Provided material Block Start

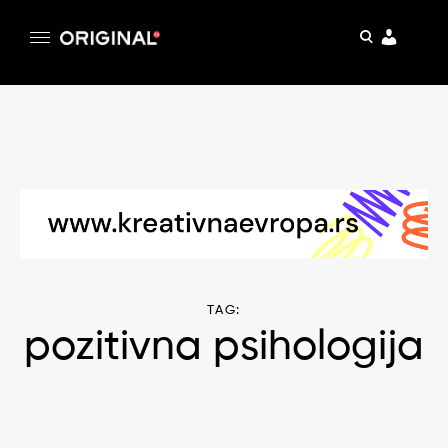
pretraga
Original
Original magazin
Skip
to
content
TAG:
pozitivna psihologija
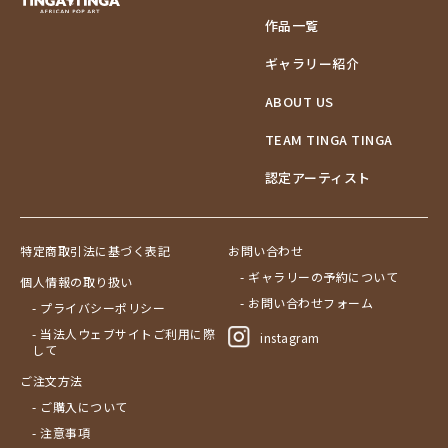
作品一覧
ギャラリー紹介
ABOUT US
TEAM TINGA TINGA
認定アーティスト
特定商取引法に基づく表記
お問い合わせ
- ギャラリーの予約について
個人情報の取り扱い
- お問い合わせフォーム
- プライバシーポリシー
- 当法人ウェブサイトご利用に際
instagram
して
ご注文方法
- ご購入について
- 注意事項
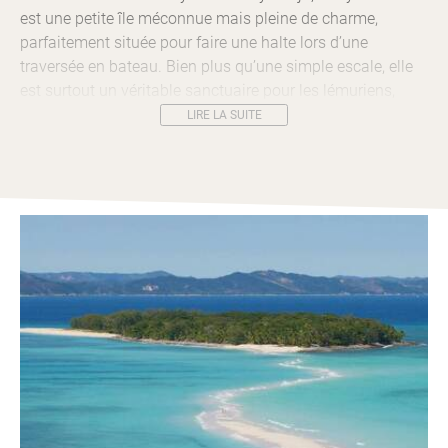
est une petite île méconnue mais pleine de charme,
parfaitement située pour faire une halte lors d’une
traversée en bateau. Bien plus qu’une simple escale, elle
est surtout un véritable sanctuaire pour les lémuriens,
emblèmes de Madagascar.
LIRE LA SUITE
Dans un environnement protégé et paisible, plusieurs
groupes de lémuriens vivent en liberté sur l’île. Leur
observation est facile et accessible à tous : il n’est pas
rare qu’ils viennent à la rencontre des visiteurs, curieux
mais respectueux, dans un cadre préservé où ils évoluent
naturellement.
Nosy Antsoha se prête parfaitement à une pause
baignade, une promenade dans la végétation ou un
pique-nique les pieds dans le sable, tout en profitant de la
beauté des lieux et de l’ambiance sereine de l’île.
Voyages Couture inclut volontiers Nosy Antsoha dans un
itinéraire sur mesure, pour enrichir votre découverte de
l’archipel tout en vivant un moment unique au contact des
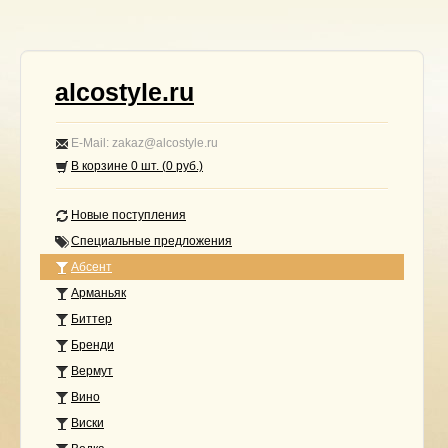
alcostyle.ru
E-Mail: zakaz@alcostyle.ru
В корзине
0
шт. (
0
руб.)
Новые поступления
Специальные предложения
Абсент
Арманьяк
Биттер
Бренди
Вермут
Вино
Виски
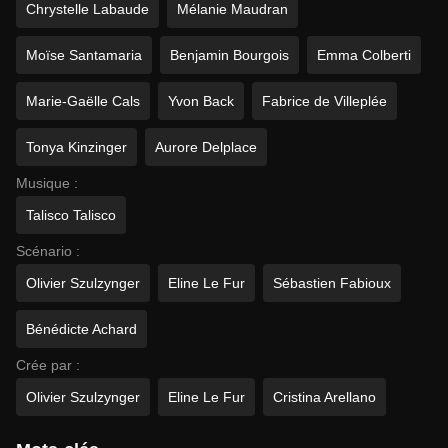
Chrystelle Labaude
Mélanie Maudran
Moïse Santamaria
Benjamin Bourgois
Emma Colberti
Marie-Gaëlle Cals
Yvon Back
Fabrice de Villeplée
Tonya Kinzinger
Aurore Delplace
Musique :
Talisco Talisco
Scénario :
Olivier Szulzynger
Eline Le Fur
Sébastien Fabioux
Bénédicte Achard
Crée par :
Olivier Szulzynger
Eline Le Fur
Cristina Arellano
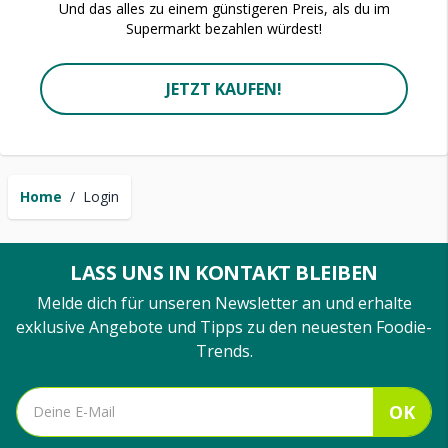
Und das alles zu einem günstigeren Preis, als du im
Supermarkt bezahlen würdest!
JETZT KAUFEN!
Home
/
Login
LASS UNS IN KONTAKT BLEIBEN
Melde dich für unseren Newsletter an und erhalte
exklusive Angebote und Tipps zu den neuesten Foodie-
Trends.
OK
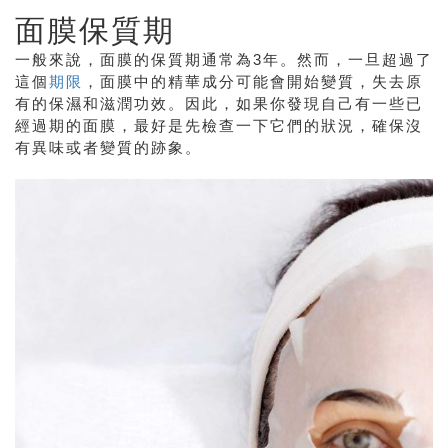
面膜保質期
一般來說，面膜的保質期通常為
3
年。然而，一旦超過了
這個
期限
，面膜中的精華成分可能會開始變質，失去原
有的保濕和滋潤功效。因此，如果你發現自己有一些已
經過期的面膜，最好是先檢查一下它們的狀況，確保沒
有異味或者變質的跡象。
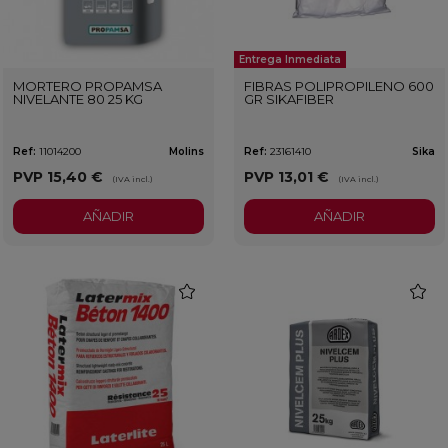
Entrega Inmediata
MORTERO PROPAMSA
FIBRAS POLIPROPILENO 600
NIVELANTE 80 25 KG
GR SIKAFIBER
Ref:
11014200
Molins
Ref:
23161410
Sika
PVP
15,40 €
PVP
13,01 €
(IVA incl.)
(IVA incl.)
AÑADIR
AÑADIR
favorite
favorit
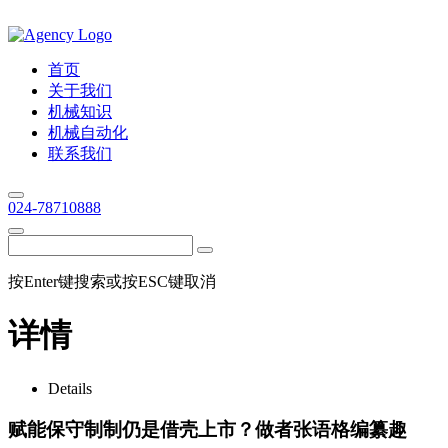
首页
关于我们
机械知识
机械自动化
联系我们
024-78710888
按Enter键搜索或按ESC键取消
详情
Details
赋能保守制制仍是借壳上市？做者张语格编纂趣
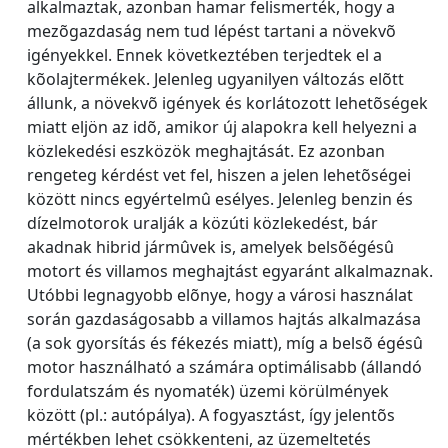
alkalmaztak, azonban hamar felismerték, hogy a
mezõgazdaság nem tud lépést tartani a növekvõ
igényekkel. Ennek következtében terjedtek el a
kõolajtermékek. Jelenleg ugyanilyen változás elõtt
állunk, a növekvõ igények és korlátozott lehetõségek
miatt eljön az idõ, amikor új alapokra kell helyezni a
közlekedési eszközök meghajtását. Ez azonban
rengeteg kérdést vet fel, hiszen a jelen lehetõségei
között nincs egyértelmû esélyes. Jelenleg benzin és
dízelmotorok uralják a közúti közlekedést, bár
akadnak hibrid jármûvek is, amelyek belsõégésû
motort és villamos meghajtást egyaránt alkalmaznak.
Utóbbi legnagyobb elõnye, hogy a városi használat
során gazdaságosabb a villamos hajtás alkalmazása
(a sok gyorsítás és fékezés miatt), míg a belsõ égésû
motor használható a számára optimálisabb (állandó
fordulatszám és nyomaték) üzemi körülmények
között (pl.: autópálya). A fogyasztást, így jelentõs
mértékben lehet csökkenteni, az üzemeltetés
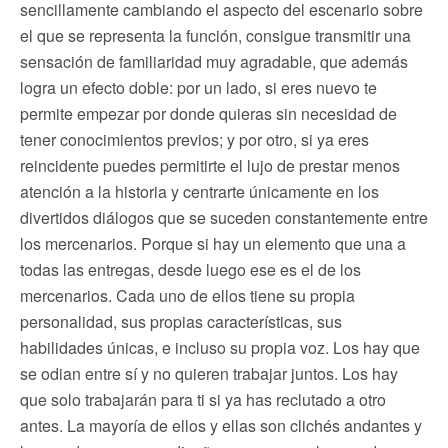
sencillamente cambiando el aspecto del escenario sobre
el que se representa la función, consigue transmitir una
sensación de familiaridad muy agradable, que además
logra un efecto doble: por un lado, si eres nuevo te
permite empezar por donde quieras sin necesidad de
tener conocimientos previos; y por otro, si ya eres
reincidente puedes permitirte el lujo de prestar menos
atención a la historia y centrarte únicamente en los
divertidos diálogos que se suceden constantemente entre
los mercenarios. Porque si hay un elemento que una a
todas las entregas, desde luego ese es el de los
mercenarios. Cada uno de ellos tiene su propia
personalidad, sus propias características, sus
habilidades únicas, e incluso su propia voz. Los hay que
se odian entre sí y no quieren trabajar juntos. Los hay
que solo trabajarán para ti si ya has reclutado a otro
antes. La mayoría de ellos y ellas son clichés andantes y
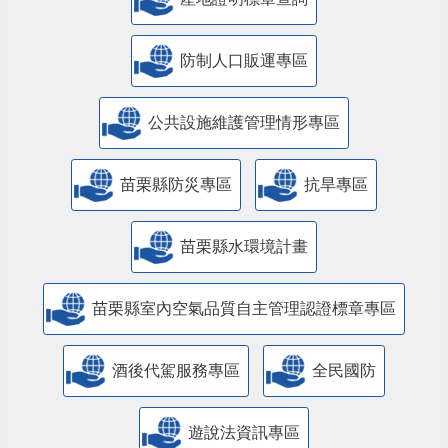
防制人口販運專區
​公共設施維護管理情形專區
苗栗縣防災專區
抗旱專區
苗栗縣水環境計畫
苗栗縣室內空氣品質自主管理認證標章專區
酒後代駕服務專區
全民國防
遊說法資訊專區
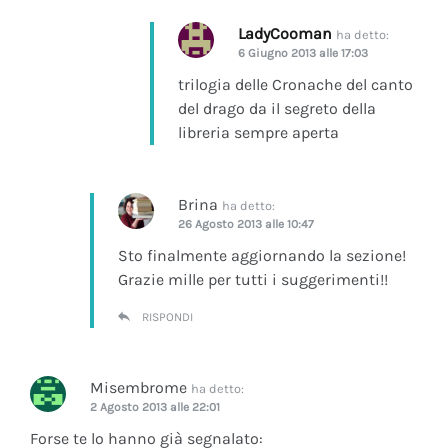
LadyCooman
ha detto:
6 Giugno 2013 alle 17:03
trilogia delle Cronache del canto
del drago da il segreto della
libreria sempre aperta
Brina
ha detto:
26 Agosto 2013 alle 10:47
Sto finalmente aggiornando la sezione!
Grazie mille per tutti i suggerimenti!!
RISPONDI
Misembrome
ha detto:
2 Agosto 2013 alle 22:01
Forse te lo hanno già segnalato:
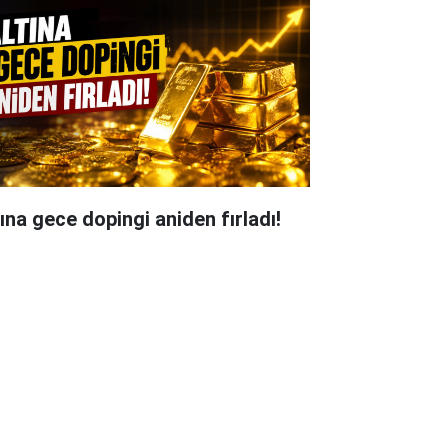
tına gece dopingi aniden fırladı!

Provided material Block End

Work instructions:
The required output is every line above from the one with "est surtout un" down to the one with "baignade, une promenade", restated word for word, ends included.

Completed exercise:
est surtout un véritable sanctuaire pour les lémuriens,
emblèmes de Madagascar.
LIRE LA SUITE
Dans un environnement protégé et paisible, plusieurs
groupes de lémuriens vivent en liberté sur l’île. Leur
observation est facile et accessible à tous : il n’est pas
rare qu’ils viennent à la rencontre des visiteurs, curieux
mais respectueux, dans un cadre préservé où ils évoluent
naturellement.
Nosy Antsoha se prête parfaitement à une pause
baignade, une promenade dans la végétation ou un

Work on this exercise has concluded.